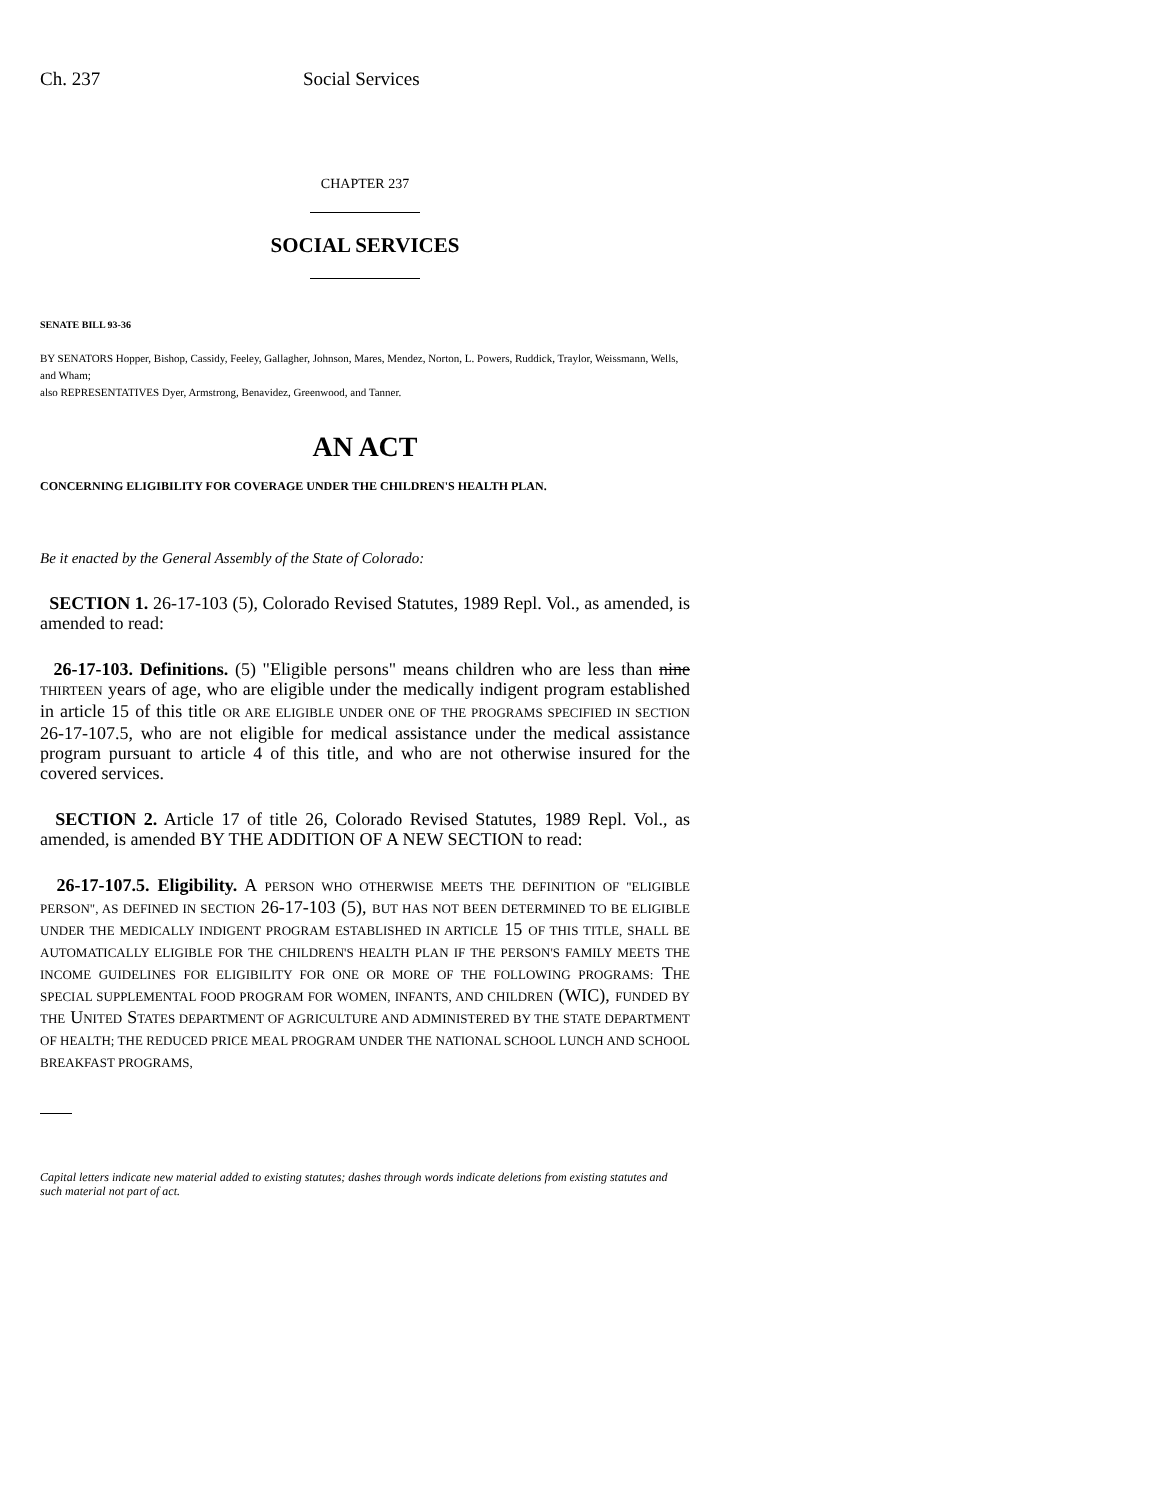Ch. 237 Social Services
CHAPTER 237
SOCIAL SERVICES
SENATE BILL 93-36
BY SENATORS Hopper, Bishop, Cassidy, Feeley, Gallagher, Johnson, Mares, Mendez, Norton, L. Powers, Ruddick, Traylor, Weissmann, Wells, and Wham;
also REPRESENTATIVES Dyer, Armstrong, Benavidez, Greenwood, and Tanner.
AN ACT
CONCERNING ELIGIBILITY FOR COVERAGE UNDER THE CHILDREN'S HEALTH PLAN.
Be it enacted by the General Assembly of the State of Colorado:
SECTION 1. 26-17-103 (5), Colorado Revised Statutes, 1989 Repl. Vol., as amended, is amended to read:
26-17-103. Definitions. (5) "Eligible persons" means children who are less than nine THIRTEEN years of age, who are eligible under the medically indigent program established in article 15 of this title OR ARE ELIGIBLE UNDER ONE OF THE PROGRAMS SPECIFIED IN SECTION 26-17-107.5, who are not eligible for medical assistance under the medical assistance program pursuant to article 4 of this title, and who are not otherwise insured for the covered services.
SECTION 2. Article 17 of title 26, Colorado Revised Statutes, 1989 Repl. Vol., as amended, is amended BY THE ADDITION OF A NEW SECTION to read:
26-17-107.5. Eligibility. A PERSON WHO OTHERWISE MEETS THE DEFINITION OF "ELIGIBLE PERSON", AS DEFINED IN SECTION 26-17-103 (5), BUT HAS NOT BEEN DETERMINED TO BE ELIGIBLE UNDER THE MEDICALLY INDIGENT PROGRAM ESTABLISHED IN ARTICLE 15 OF THIS TITLE, SHALL BE AUTOMATICALLY ELIGIBLE FOR THE CHILDREN'S HEALTH PLAN IF THE PERSON'S FAMILY MEETS THE INCOME GUIDELINES FOR ELIGIBILITY FOR ONE OR MORE OF THE FOLLOWING PROGRAMS: THE SPECIAL SUPPLEMENTAL FOOD PROGRAM FOR WOMEN, INFANTS, AND CHILDREN (WIC), FUNDED BY THE UNITED STATES DEPARTMENT OF AGRICULTURE AND ADMINISTERED BY THE STATE DEPARTMENT OF HEALTH; THE REDUCED PRICE MEAL PROGRAM UNDER THE NATIONAL SCHOOL LUNCH AND SCHOOL BREAKFAST PROGRAMS,
Capital letters indicate new material added to existing statutes; dashes through words indicate deletions from existing statutes and such material not part of act.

◆ ◆ ◆ ◆ ◆ ◆ ◆

■ PROMPT ■
Retype each line above precisely, please. Skip anything that is a picture.

■ WRITTEN RESPONSE ■
Ch. 237 Social Services
CHAPTER 237
SOCIAL SERVICES
SENATE BILL 93-36
BY SENATORS Hopper, Bishop, Cassidy, Feeley, Gallagher, Johnson, Mares, Mendez, Norton, L. Powers, Ruddick, Traylor, Weissmann, Wells, and Wham;
also REPRESENTATIVES Dyer, Armstrong, Benavidez, Greenwood, and Tanner.
AN ACT
CONCERNING ELIGIBILITY FOR COVERAGE UNDER THE CHILDREN'S HEALTH PLAN.
Be it enacted by the General Assembly of the State of Colorado:
SECTION 1. 26-17-103 (5), Colorado Revised Statutes, 1989 Repl. Vol., as amended, is amended to read:
26-17-103. Definitions. (5) "Eligible persons" means children who are less than nine THIRTEEN years of age, who are eligible under the medically indigent program established in article 15 of this title OR ARE ELIGIBLE UNDER ONE OF THE PROGRAMS SPECIFIED IN SECTION 26-17-107.5, who are not eligible for medical assistance under the medical assistance program pursuant to article 4 of this title, and who are not otherwise insured for the covered services.
SECTION 2. Article 17 of title 26, Colorado Revised Statutes, 1989 Repl. Vol., as amended, is amended BY THE ADDITION OF A NEW SECTION to read:
26-17-107.5. Eligibility. A PERSON WHO OTHERWISE MEETS THE DEFINITION OF "ELIGIBLE PERSON", AS DEFINED IN SECTION 26-17-103 (5), BUT HAS NOT BEEN DETERMINED TO BE ELIGIBLE UNDER THE MEDICALLY INDIGENT PROGRAM ESTABLISHED IN ARTICLE 15 OF THIS TITLE, SHALL BE AUTOMATICALLY ELIGIBLE FOR THE CHILDREN'S HEALTH PLAN IF THE PERSON'S FAMILY MEETS THE INCOME GUIDELINES FOR ELIGIBILITY FOR ONE OR MORE OF THE FOLLOWING PROGRAMS: THE SPECIAL SUPPLEMENTAL FOOD PROGRAM FOR WOMEN, INFANTS, AND CHILDREN (WIC), FUNDED BY THE UNITED STATES DEPARTMENT OF AGRICULTURE AND ADMINISTERED BY THE STATE DEPARTMENT OF HEALTH; THE REDUCED PRICE MEAL PROGRAM UNDER THE NATIONAL SCHOOL LUNCH AND SCHOOL BREAKFAST PROGRAMS,
Capital letters indicate new material added to existing statutes; dashes through words indicate deletions from existing statutes and such material not part of act.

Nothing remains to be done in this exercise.